Niklaus nodded and stepped out into the cold, his fur-wrapped boots sinking almost half their height into the snow. Jonas followed promptly behind and closed the alehouse door in his wake.

‘The village is an hour’s ride from here,’ Jonas said. ‘In clear conditions.’

But Niklaus wasn’t listening. He had already left the thoroughfare, such as it was, and started across the grassy flats, the faint din of his trinkets marking his passage. ‘Come, Jonas,’ he commanded.

Jonas hurried after the strange man and found he had to jog to keep up. ‘Which…’ A pause to catch his breath. ‘Which route are we to take?’

The night would have been impenetrable, were it not for the huge moon that hung overhead, bathing the snow-swept land in pools of cool milky light. The undulating grasslands were broken up only by patches of woodland, all great pines and black firs.

‘We are heading in the wrong direction!’ Jonas called ahead, as he slogged through the snowdrifts. ‘We should turn back.’
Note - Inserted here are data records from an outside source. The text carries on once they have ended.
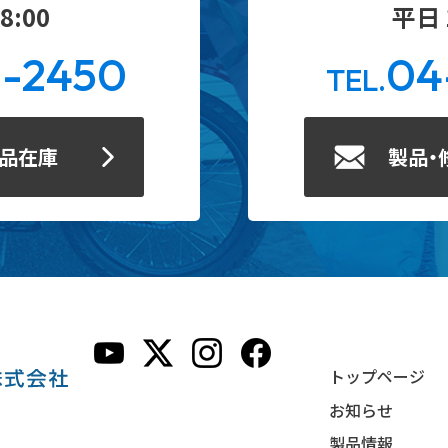
8:00
平日 1
0-2450
04
TEL.
製品在庫
製品・
トップページ
お知らせ
製品情報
‘Jonas,’ Niklaus barked, ‘there are hidden and secret ways in this bleak place that may never reveal themselves to any except me. The paths I tread cannot be plainly seen and because of that they are perilous indeed. Keep me in sight and do not stray from our course.’

Jonas did as asked and followed as closely as he could manage. He glanced down at the ground, expecting to be able to follow the old man’s tracks left behind in the snow, only to realise that he left none. Impossible! Perhaps the rumours were true about old Niklaus—perhaps he truly was in possession of divine powers. It was said that he was of giants’ stock and had been placed on the earth by the machinations of an angel. Word was, Niklaus had once been the most pious of men, a Holy man, only to fall from God’s favour and forever be cursed.

‘Close your eyes,’ Niklaus said suddenly. ‘Close them now and follow my voice.’

‘W-why?’ Jonas spluttered, reluctantly obeying.

‘There is a darkness here, Jonas. It searches for souls to consume even as we speak. If your eyes are closed then you shall be almost invisible to it, like a covered lantern.’

It was silent then, punctuated only by the occasional whisper from Niklaus as he navigated through the night. After several long minutes, Jonas was nudged on the arm.